**Collected data entries**:
■ ■ ■

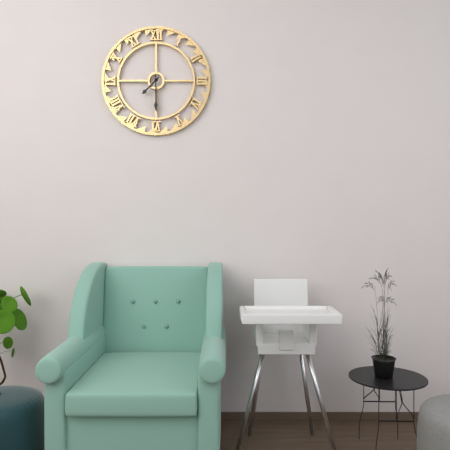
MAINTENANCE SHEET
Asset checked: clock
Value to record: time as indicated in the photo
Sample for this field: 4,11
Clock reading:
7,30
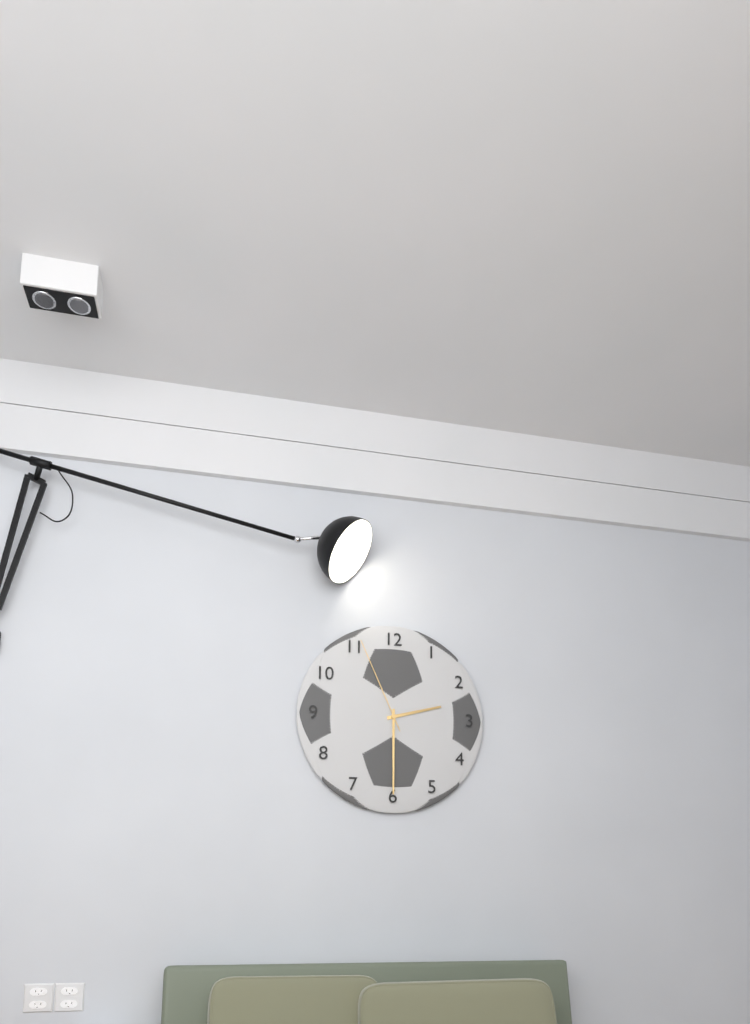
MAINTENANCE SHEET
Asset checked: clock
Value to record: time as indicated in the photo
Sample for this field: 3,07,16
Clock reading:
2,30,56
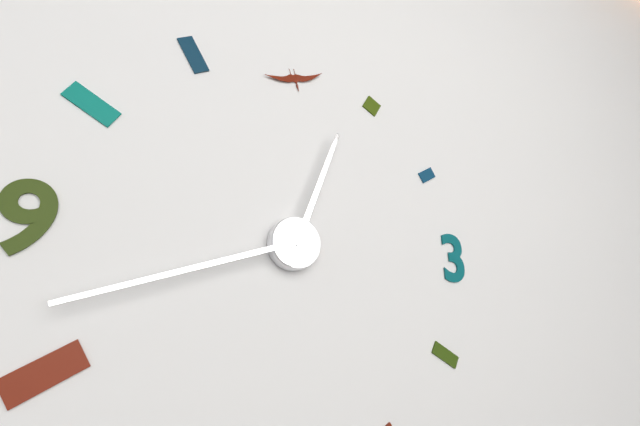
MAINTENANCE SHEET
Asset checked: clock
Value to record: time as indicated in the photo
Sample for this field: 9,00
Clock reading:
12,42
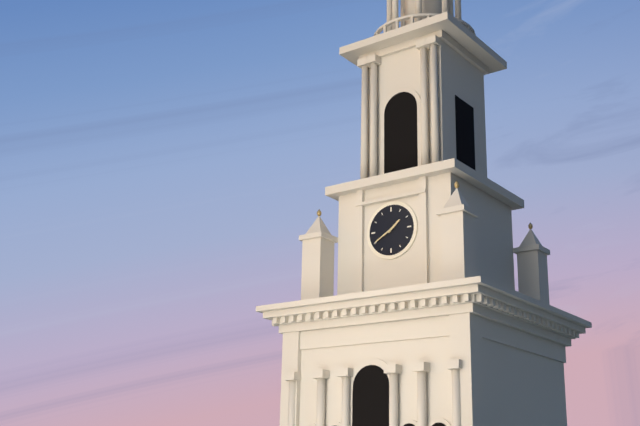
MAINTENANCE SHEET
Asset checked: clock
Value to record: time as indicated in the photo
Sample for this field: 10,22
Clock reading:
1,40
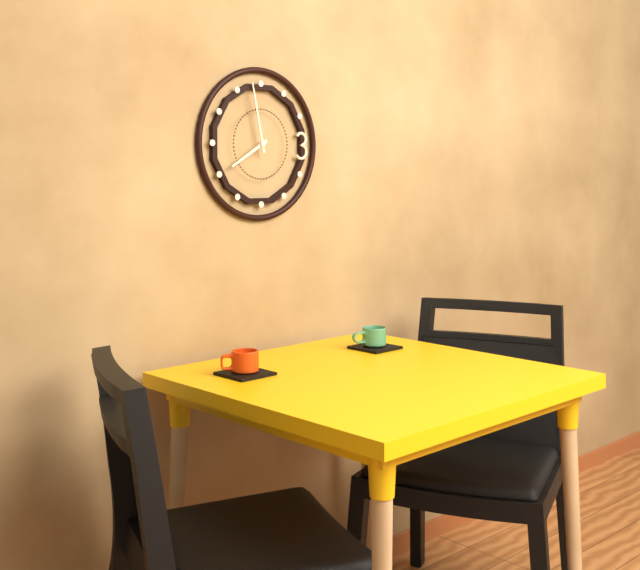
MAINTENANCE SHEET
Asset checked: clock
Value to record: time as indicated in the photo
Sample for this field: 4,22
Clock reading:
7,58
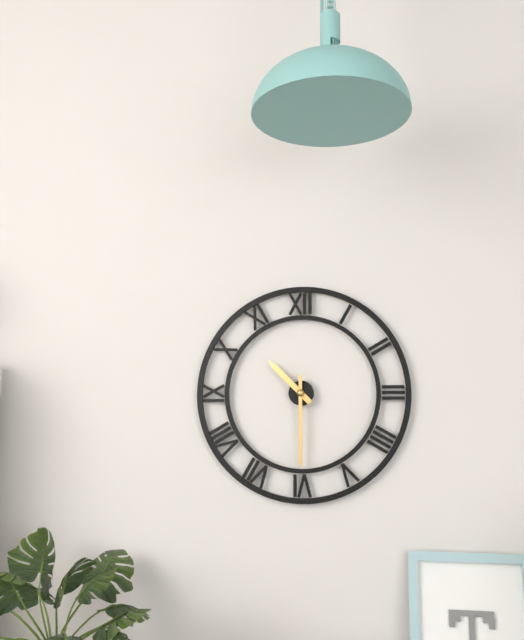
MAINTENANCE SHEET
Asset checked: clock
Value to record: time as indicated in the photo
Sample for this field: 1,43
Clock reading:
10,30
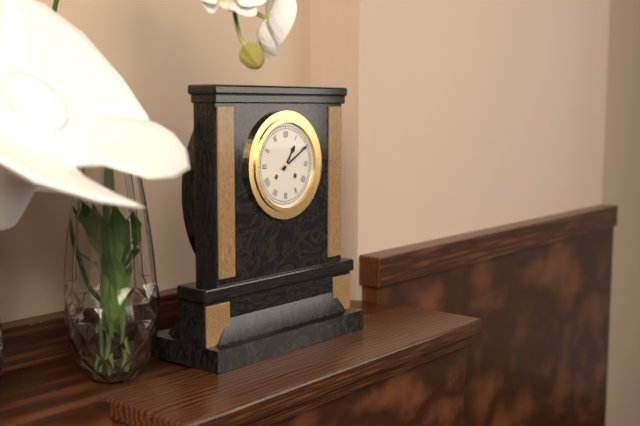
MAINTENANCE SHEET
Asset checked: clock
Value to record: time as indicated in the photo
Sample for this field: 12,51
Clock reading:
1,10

■ ■ ■

**TASK STATEMENT**: Return each line of the records above that contains the string "field". Treat uppercase and lowercase letters as different.

**SOLUTION BELOW**:
Sample for this field: 4,11
Sample for this field: 3,07,16
Sample for this field: 9,00
Sample for this field: 10,22
Sample for this field: 4,22
Sample for this field: 1,43
Sample for this field: 12,51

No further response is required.